- _TASK BRIEF_
Indicate only the number of lines in the listing below in which the word "root" appears.

%%

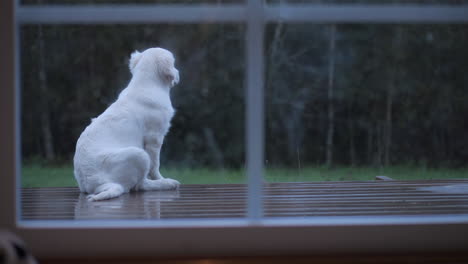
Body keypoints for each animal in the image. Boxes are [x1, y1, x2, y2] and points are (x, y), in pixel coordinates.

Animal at [74, 47, 180, 201]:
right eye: (174, 63)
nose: (178, 73)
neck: (146, 84)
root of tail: (93, 184)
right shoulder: (155, 138)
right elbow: (155, 165)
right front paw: (160, 178)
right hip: (139, 155)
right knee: (139, 186)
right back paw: (167, 183)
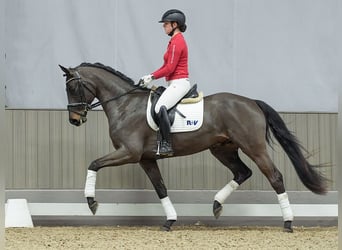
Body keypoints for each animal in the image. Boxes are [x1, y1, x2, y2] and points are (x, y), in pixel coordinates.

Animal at [58, 62, 326, 232]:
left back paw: (288, 223)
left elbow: (94, 163)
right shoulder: (146, 158)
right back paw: (216, 205)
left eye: (72, 87)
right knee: (243, 172)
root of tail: (252, 102)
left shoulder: (129, 153)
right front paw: (170, 221)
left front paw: (91, 202)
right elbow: (160, 188)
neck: (125, 105)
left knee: (275, 177)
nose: (74, 120)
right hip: (222, 149)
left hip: (254, 147)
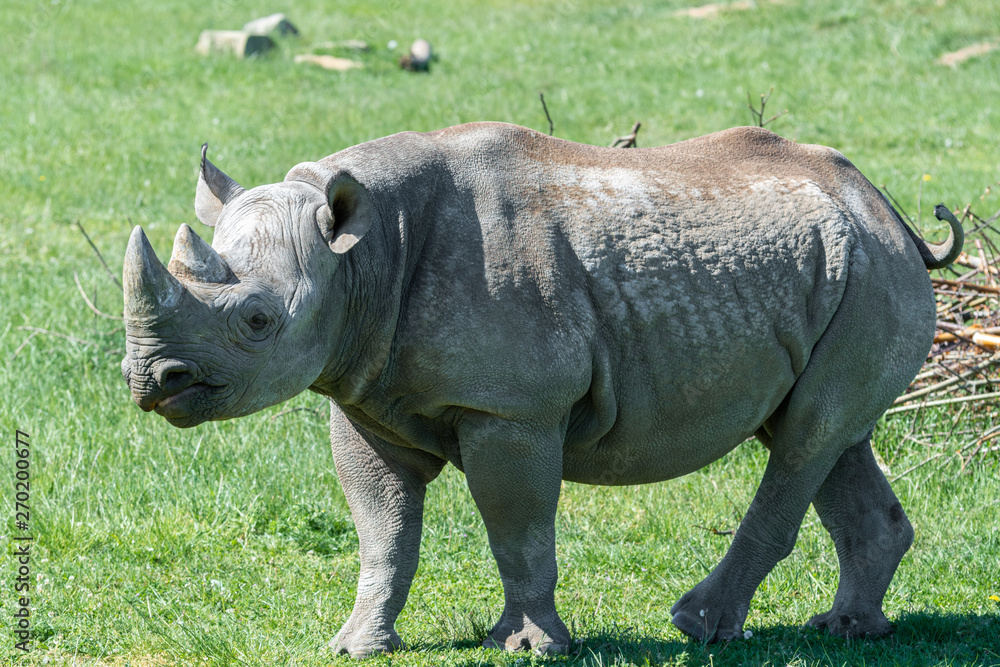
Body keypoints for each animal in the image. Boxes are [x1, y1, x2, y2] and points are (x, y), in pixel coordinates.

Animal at [122, 122, 963, 656]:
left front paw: (527, 645)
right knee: (829, 436)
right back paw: (849, 629)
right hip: (850, 269)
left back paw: (699, 626)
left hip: (873, 271)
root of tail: (891, 210)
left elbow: (516, 523)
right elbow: (382, 529)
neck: (360, 254)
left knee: (802, 441)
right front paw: (355, 645)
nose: (152, 379)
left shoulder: (512, 408)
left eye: (258, 320)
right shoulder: (365, 395)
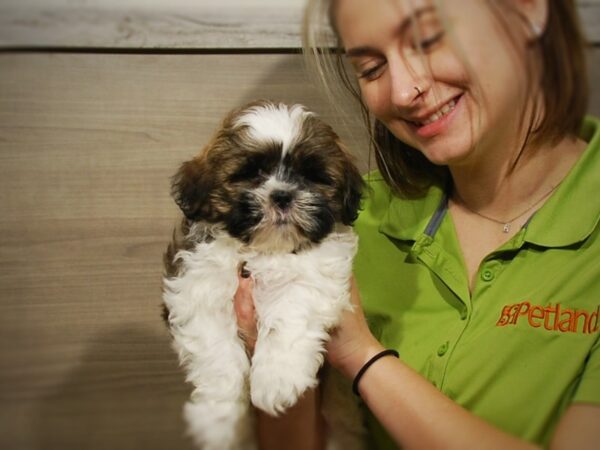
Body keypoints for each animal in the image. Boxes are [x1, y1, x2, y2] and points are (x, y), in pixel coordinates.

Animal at [161, 100, 366, 448]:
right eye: (251, 173)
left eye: (311, 176)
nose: (282, 195)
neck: (266, 250)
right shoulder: (196, 287)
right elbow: (216, 351)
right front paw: (219, 419)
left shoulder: (315, 275)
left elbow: (288, 313)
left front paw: (276, 378)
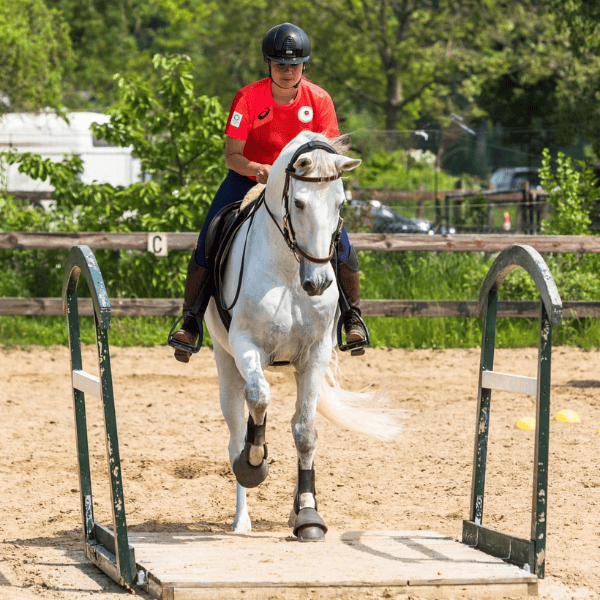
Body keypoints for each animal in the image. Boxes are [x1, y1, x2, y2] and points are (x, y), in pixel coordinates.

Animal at [205, 132, 404, 544]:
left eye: (340, 203)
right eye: (298, 202)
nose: (319, 282)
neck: (290, 269)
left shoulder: (314, 355)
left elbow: (305, 431)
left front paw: (309, 515)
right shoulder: (247, 345)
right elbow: (258, 399)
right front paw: (254, 464)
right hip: (225, 362)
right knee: (237, 428)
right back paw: (242, 517)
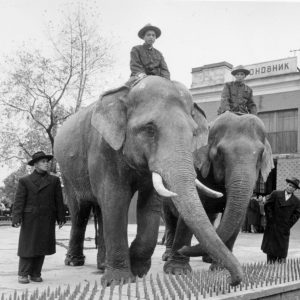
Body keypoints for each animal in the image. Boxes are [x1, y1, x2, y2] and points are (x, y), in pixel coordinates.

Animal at [54, 75, 244, 286]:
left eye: (194, 133)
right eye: (149, 129)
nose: (232, 281)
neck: (128, 91)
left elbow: (150, 203)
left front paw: (138, 269)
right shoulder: (103, 149)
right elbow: (115, 198)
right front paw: (119, 281)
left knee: (101, 211)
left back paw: (102, 266)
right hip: (66, 171)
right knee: (79, 211)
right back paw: (74, 262)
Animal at [163, 110, 274, 270]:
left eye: (260, 155)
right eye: (220, 153)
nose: (183, 250)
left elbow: (239, 218)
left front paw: (219, 268)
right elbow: (190, 215)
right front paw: (177, 271)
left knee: (210, 217)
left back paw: (208, 258)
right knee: (170, 219)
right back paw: (167, 256)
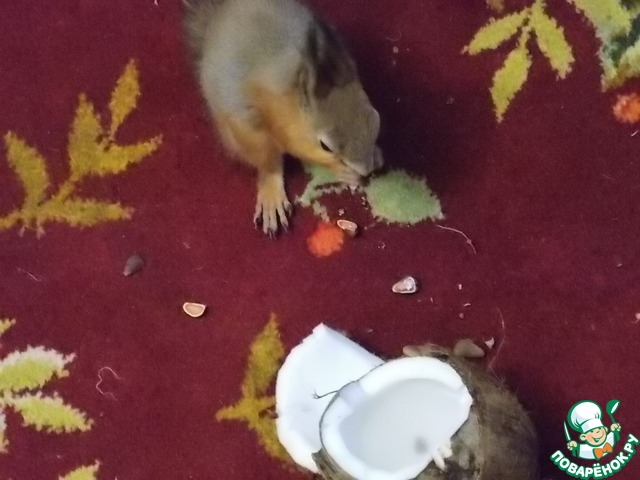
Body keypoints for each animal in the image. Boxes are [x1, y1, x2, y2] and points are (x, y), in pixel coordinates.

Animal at [183, 0, 383, 235]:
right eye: (325, 146)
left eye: (375, 122)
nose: (366, 172)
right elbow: (292, 146)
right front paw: (343, 171)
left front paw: (375, 155)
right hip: (247, 136)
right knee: (268, 164)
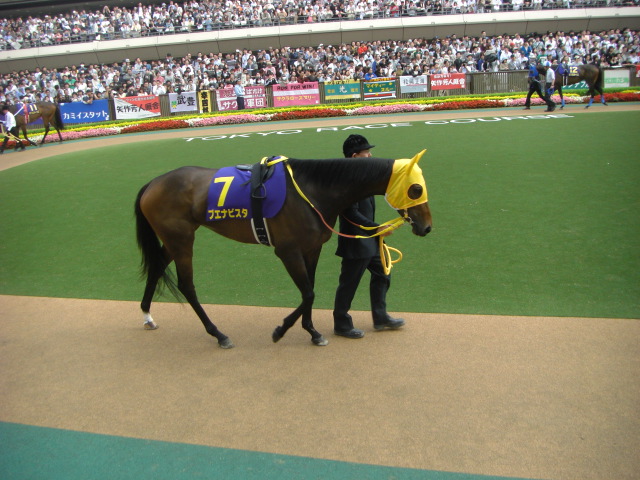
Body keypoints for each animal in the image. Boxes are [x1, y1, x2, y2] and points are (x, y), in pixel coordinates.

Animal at [134, 151, 433, 349]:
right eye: (416, 189)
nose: (427, 227)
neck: (312, 191)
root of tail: (153, 183)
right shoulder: (288, 251)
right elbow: (308, 293)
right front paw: (281, 330)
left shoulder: (312, 249)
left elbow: (310, 290)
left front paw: (312, 332)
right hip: (182, 239)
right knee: (187, 285)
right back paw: (219, 334)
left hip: (173, 239)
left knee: (157, 267)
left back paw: (148, 315)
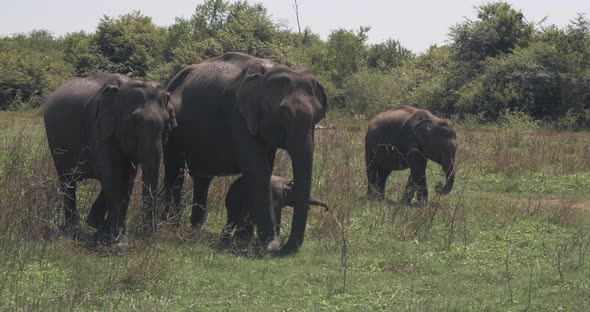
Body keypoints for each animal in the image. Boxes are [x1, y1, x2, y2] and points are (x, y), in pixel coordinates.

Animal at [44, 73, 176, 244]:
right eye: (135, 122)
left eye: (167, 123)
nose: (148, 237)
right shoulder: (99, 128)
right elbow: (112, 176)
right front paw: (114, 240)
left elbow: (128, 179)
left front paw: (105, 231)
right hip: (55, 143)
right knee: (67, 181)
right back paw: (73, 231)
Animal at [164, 51, 326, 254]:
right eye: (283, 114)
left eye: (318, 115)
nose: (283, 247)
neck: (265, 76)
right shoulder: (238, 114)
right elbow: (257, 169)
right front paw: (269, 245)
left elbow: (264, 169)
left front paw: (245, 240)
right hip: (173, 127)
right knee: (175, 171)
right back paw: (171, 227)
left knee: (202, 178)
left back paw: (199, 231)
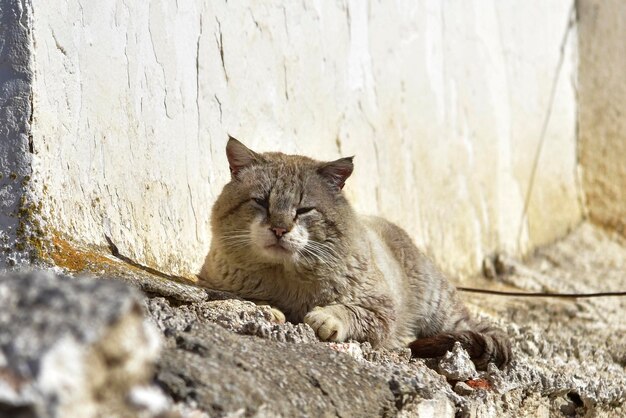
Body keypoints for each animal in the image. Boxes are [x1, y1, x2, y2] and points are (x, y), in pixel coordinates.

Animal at [201, 137, 512, 370]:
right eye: (261, 202)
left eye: (304, 210)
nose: (279, 229)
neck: (287, 278)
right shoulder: (217, 286)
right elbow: (245, 301)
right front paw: (268, 309)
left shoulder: (381, 310)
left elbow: (351, 311)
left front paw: (326, 318)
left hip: (443, 314)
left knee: (477, 329)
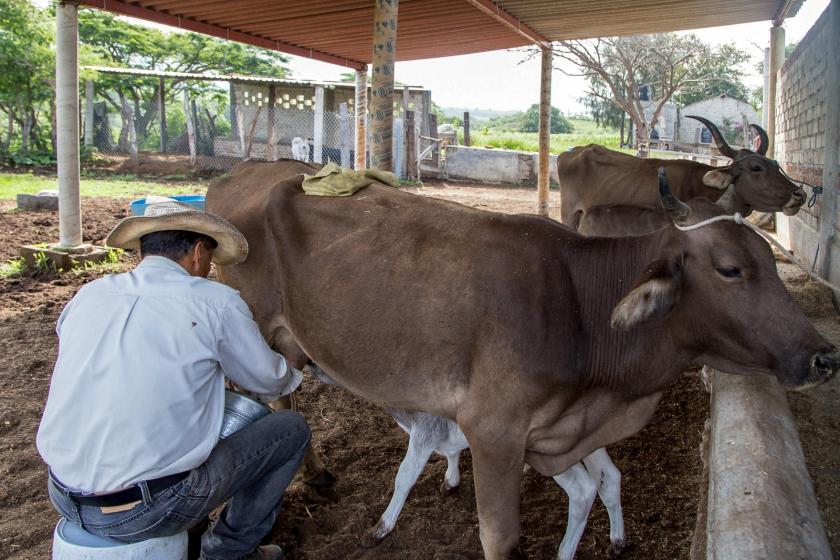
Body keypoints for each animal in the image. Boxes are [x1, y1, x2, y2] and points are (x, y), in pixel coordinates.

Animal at [207, 160, 838, 559]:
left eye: (769, 260)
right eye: (730, 269)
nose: (824, 358)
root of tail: (241, 173)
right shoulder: (494, 433)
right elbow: (500, 539)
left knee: (284, 394)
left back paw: (315, 475)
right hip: (252, 323)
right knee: (266, 395)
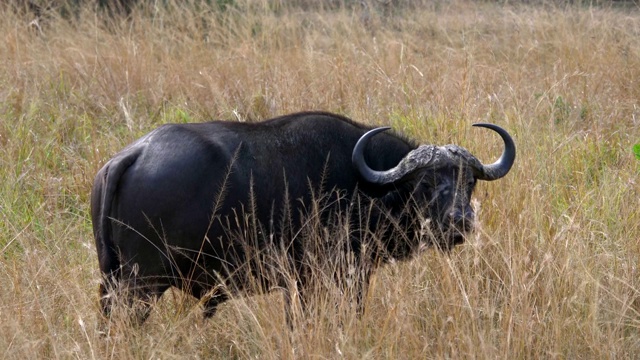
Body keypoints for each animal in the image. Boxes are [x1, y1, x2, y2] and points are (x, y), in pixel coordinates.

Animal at [92, 111, 516, 324]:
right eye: (425, 183)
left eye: (468, 182)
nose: (460, 221)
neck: (364, 184)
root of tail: (131, 155)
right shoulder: (333, 276)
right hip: (141, 284)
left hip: (113, 280)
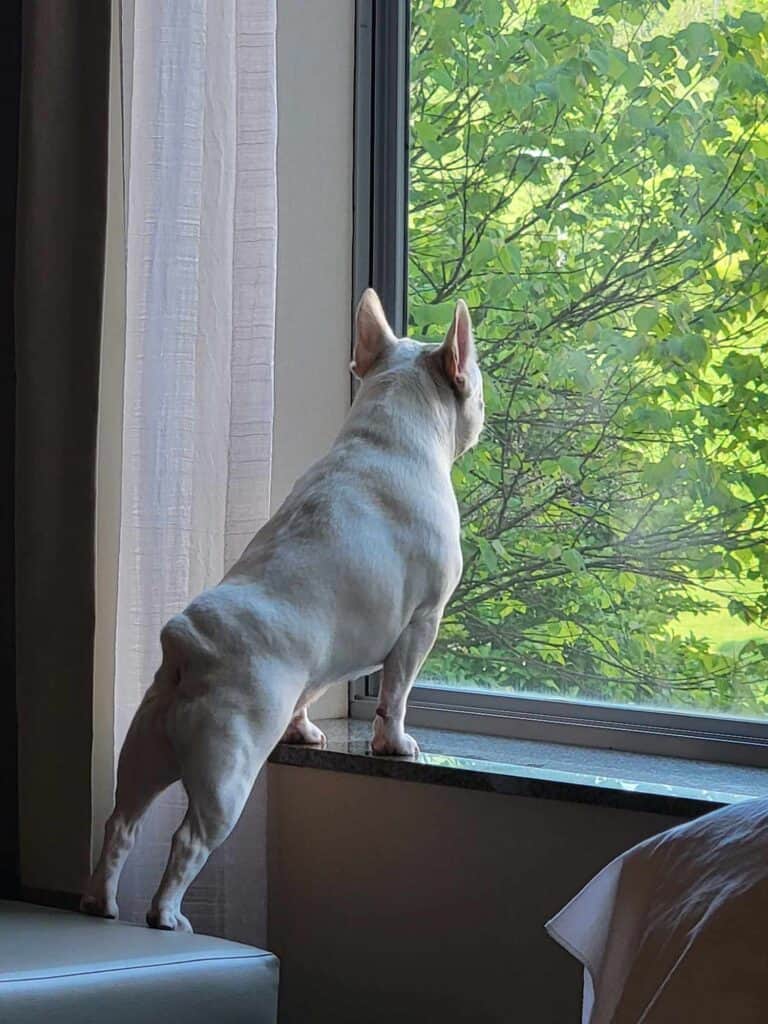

%%

- _OUTPUT_
6